Task 1 —
Quote the lines of the listing below exactly, from its first line to its last, leaving the pictures out of your answer.

Exercise passage —

****

1. A reasonable jury could find that Conley, but not Swierkosz, violated Mileham's Fourth Amendment right to be free from excessive force.
The first step of the qualified immunity analysis asks: “Taken in the light most favorable to the party asserting the injury, do the facts alleged show the officer's conduct violated a constitutional right?” Saucier v. Katz, 533 U.S. 194, 201 (2001). Mileham asserts that Defendants used excessive force in violation of the Fourth Amendment, as applied to the states by the Fourteenth Amendment. (See ECF No. 97, pp. 3-7). Excessive force claims under the Fourth Amendment require proof that “a seizure occurred and that it was unreasonable under the circumstances.” El, 975 F.3d at 336 (citation omitted); see also Abraham v. Raso, 183 F.3d 279, 288 (3d Cir. 1999) (citing Brower v. County of Inyo, 489 U.S. 593, 599 (1989)). There is no question that a seizure occurred here. Defendants seized Mileham within the meaning of the Fourth Amendment not only when they arrested him but also when Swierkosz attempted to use a taser on him and when Conley otherwise forced him to the ground and subdued him. These actions unquestionably constituted an “application of physical force to the body of a person with intent to restrain.” Torres v. Madrid, 141 S.Ct. 989, 994 (2021). However, Defendants maintain that the force employed against Mileham was reasonable due to the circumstances of their interaction with him. (ECF No. 90, p. 12).

****

Task 2 —
List every case name of the form "X v. Y" that the excessive force passage cites.

Stored data entries —
****

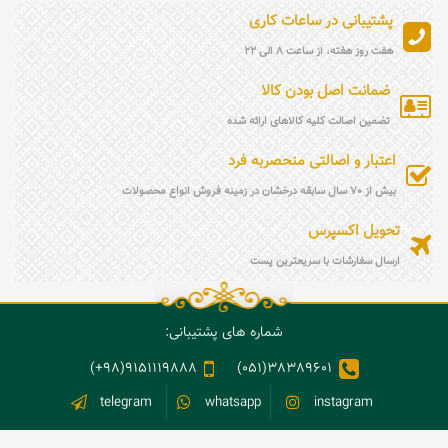
پشتیبانی در ساعات کاری
هفت روز هفته، از ساعت 8 الی 22
ضمانت اصل بودن کالا
تضمین اصالت کلیه کالاهای ارائه شده
اعتبار و اصالتی منحصربه فرد
بیش از 70 سال سابقه درخشان در زمینه فروش انواع محصولات
تحویل اکسپرس
ارسال سفارشات با سریعترین پست
شماره های پشتیبانی:
9151119888(98+)
38389601(051)
telegram
whatsapp
instagram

****

Task response 1 —
پشتیبانی در ساعات کاری
هفت روز هفته، از ساعت 8 الی 22
ضمانت اصل بودن کالا
تضمین اصالت کلیه کالاهای ارائه شده
اعتبار و اصالتی منحصربه فرد
بیش از 70 سال سابقه درخشان در زمینه فروش انواع محصولات
تحویل اکسپرس
ارسال سفارشات با سریعترین پست
شماره های پشتیبانی:
9151119888(98+)
38389601(051)
telegram
whatsapp
instagram

Task response 2 —
Saucier v. Katz
Abraham v. Raso
Brower v. County of Inyo
Torres v. Madrid